这样以来也免去了江云霞的更多追问,这一年来江云霞的身体每况愈下,她常常旁敲侧击地想要见见鹿晚的男朋友。毕竟她这身体,说不准哪天就去了。她别的倒是没什么担心的,唯一就是放不下鹿晚。
女儿谈了男朋友,一年多了她还没见过一次。鹿晚被她逼的急了,也只是给她发了一张照片搪塞过去。那孩子长的的确很好,一看就是那种有钱人家的孩子,气宇轩昂的。
但越是这样,江云霞越是担心。若是女儿找了个有钱的世家子,她们这个家庭怕是匹配不上,那这样女儿在男方家怕是会受委屈。
鹿晚没有办法,就安慰告诉江云霞,霍家就是普通人家,只是霍承锡本人厉害而已。而且霍承锡对她特别好。

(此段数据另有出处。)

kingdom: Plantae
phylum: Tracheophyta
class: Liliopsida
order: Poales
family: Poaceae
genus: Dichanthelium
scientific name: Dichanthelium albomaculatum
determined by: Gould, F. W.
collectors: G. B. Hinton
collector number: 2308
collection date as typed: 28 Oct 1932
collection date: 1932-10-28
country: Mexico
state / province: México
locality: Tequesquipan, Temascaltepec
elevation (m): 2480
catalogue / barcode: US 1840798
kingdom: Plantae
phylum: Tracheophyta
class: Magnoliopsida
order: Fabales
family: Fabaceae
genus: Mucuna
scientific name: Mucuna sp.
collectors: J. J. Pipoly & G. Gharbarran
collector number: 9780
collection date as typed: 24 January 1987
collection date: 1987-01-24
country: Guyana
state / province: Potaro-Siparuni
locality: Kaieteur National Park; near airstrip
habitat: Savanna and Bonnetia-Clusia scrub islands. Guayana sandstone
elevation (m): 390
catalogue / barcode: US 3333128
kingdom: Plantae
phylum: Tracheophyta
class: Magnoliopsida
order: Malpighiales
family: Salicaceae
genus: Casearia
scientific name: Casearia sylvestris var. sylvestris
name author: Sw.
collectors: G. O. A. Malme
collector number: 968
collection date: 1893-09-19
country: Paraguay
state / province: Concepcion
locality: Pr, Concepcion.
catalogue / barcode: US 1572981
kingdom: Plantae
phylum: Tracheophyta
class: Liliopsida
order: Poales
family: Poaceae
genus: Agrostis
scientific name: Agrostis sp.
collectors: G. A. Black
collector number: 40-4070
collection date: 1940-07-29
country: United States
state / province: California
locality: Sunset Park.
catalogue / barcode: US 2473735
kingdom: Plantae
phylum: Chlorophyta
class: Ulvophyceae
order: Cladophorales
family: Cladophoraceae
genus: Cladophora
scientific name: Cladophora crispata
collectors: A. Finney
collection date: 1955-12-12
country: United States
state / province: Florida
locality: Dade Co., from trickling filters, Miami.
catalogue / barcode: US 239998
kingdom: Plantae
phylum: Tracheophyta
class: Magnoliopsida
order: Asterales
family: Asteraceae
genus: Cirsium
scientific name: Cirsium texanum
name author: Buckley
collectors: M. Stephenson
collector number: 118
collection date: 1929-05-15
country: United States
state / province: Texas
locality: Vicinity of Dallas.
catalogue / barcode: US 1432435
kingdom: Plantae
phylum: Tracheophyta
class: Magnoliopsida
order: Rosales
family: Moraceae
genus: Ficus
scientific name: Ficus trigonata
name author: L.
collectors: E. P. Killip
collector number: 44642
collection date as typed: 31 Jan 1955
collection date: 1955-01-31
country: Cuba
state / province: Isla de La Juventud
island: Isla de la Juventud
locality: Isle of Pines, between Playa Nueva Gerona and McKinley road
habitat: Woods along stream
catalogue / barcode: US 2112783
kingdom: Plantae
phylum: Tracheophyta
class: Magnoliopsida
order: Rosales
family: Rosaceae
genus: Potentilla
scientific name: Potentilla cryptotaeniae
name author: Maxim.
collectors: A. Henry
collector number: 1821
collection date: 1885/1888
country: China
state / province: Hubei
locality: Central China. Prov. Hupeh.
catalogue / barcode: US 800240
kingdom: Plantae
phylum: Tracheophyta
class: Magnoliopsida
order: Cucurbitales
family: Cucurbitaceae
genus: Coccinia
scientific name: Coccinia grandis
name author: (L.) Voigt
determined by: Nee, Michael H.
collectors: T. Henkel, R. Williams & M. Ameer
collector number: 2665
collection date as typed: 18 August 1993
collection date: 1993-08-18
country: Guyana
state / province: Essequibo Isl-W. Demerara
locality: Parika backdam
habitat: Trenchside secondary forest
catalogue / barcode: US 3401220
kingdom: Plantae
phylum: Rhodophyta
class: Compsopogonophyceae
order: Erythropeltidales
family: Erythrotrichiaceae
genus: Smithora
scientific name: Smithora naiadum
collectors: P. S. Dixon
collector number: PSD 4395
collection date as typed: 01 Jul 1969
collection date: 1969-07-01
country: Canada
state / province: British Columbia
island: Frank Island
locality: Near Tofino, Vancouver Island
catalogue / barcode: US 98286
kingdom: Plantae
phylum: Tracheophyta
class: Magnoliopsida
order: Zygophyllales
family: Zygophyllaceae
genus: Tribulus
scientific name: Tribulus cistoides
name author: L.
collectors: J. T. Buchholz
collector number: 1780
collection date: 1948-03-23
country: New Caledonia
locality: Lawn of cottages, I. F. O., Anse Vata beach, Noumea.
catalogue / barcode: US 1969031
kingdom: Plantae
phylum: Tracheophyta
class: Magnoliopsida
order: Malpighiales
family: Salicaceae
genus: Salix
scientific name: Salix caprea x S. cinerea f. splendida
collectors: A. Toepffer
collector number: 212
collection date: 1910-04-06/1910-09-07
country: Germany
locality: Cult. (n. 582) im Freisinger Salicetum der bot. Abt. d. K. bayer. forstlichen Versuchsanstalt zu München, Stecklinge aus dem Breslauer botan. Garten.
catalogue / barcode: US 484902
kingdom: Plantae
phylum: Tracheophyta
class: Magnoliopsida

鹿晚也不知道自己的谎言什么时候会被拆穿,她只是不想江云霞担心罢了。江云霞身体本来就不好,现在鹿晚长大了能赚钱了,就应该她来照顾她保护她,让她过安乐的生活。
鹿晚在医院里陪了江云霞两天,她的状态时好时不好。医生告诉鹿晚,要是想做手术的话就要趁早,越早做风险越小。
于是鹿晚多方打听,在安和医院给江云霞挂了一个专家号。并买好了这周末的飞机票,带江云霞去京都。
江云霞说什么都不肯去,但是鹿晚不能再这么任由她任性不管了。于是骗江云霞说霍承锡家人想见她父母,所以想让江云霞陪她一起去京都,江云霞这才答应。
回到邵宁这几天,鹿晚每天都在医院里陪江云霞,所以也没有多余的心思去想和霍承锡的事情。霍承锡似乎也很忙,除了那天回她的那条微信以外,再没有别的消息。
鹿晚有时候就在想,或许她从霍承锡的世界里离开,他也许都要很久以后才能发现。
三天后,鹿晚带着江云霞抵达京都。长途的奔波让江云霞的身体变得更差,鹿晚也不敢耽搁,直接带她去医院办了住院。为了安抚住江云霞,鹿晚答应她,等她做了手术,出了院再去跟霍家人见面。
江云霞也不想自己这个样子去见未来亲家,于是只得听从鹿晚的话住了院。
鹿晚在安和医院给江云霞联系了心内科专家医院,但是手术却得往后等。比较好的专家都没有时间。鹿晚在京都没有什么朋友,更找不到什么关系,她唯一能想到的就只有霍承锡了。
鹿晚坐在医院走廊里,给霍承锡打了个语音电话,电话响了一会,然后被人挂断了。